Harleen took the information surprisingly. “How many sessions did he do with the Joker?”

“Six.” Dr. Wallace said. “By the third, The Joker was the one asking the questions.”

Harleen scribbled down more notes for her report before opening a blank document on her laptop. “I don’t think you need to worry about me, Dr. Wallace.” She answered as she took her eyes off her computer screen. “I made the extreme my specialty. I should be just fine.”

“That’s what I hope all your training can do for you, Dr. Quinzel.” Dr. Wallace replied. He sighed. “I need to be clear, Harleen. This is a rough road I’m sending you down, and you need to know you don’t have to walk it alone. If you need someone to talk to about your sessions, I’m here to help.”

“What do you mean?” Harleen asked.

“I mean that I gave you the opportunity to work with one of the most erratic and unsolvable minds I have ever encountered in my career.” Dr. Wallace said. “We have no way of knowing what is true and what is false with him. We don’t even have his real name. Don’t get me wrong, Harleen. You graduated top of your class, published a thesis unlike any I’ve read and in your interview you told me that the eclectic minds of hardened and violent criminals would provide you with the challenge you crave. I can’t deliver anything better than The Joker himself, and I would not offer you his case if I wasn’t positive you could handle it.”

“Thank you.” Harleen answered. “I just want to finish up my notes and I will be done for the night.” Dr. Wallace stood up and left Harleen to her work, quickly typing up her session report on a laptop keyboard. She mouthed the words she was typing as they appeared on screen, and all she could hear in her mind was The Joker’s voice repeatedly calling her Harley.

Joker Session 1 Notes by Dr.
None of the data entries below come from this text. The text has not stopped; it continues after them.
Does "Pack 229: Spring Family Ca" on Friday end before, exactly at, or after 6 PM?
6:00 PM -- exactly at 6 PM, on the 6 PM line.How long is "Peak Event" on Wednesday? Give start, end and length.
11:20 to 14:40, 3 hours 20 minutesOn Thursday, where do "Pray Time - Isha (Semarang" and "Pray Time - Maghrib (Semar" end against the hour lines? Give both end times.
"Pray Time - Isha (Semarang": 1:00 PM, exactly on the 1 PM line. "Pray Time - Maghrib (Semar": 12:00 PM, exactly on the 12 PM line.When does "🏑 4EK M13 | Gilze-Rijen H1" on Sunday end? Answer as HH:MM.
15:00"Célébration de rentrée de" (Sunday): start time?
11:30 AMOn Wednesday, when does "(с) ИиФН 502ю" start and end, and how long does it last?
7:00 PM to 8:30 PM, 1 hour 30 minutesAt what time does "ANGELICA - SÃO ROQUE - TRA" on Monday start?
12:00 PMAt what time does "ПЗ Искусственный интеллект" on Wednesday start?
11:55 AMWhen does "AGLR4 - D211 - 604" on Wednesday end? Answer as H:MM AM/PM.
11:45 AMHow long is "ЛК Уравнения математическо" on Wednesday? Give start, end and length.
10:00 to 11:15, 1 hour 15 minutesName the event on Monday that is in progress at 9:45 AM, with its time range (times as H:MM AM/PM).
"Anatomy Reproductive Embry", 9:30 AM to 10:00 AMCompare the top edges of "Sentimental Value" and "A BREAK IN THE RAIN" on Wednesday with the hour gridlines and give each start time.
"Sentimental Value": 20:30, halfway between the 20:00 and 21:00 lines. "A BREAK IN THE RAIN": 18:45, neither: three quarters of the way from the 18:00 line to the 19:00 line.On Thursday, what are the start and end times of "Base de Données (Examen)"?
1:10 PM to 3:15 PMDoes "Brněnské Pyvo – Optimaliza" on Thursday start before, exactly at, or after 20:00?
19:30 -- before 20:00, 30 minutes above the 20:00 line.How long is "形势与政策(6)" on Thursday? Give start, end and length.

Harleen Quinzel

The Joker establishes a strong evasiveness when it comes to questions regarding himself. He can easily find a way to change the subject or tangentially rant about something similar to the topic posed to him. While convinced control is a joke, he seems to demand control over those he attempts to manipulate. The Joker also cannot seem to shake a powerful and violent obsession with Batman, which was established early on in his psychological history. It is my opinion that he believes Batman fills a void within him that he himself may not be aware of. I plan to probe the idea in the next session.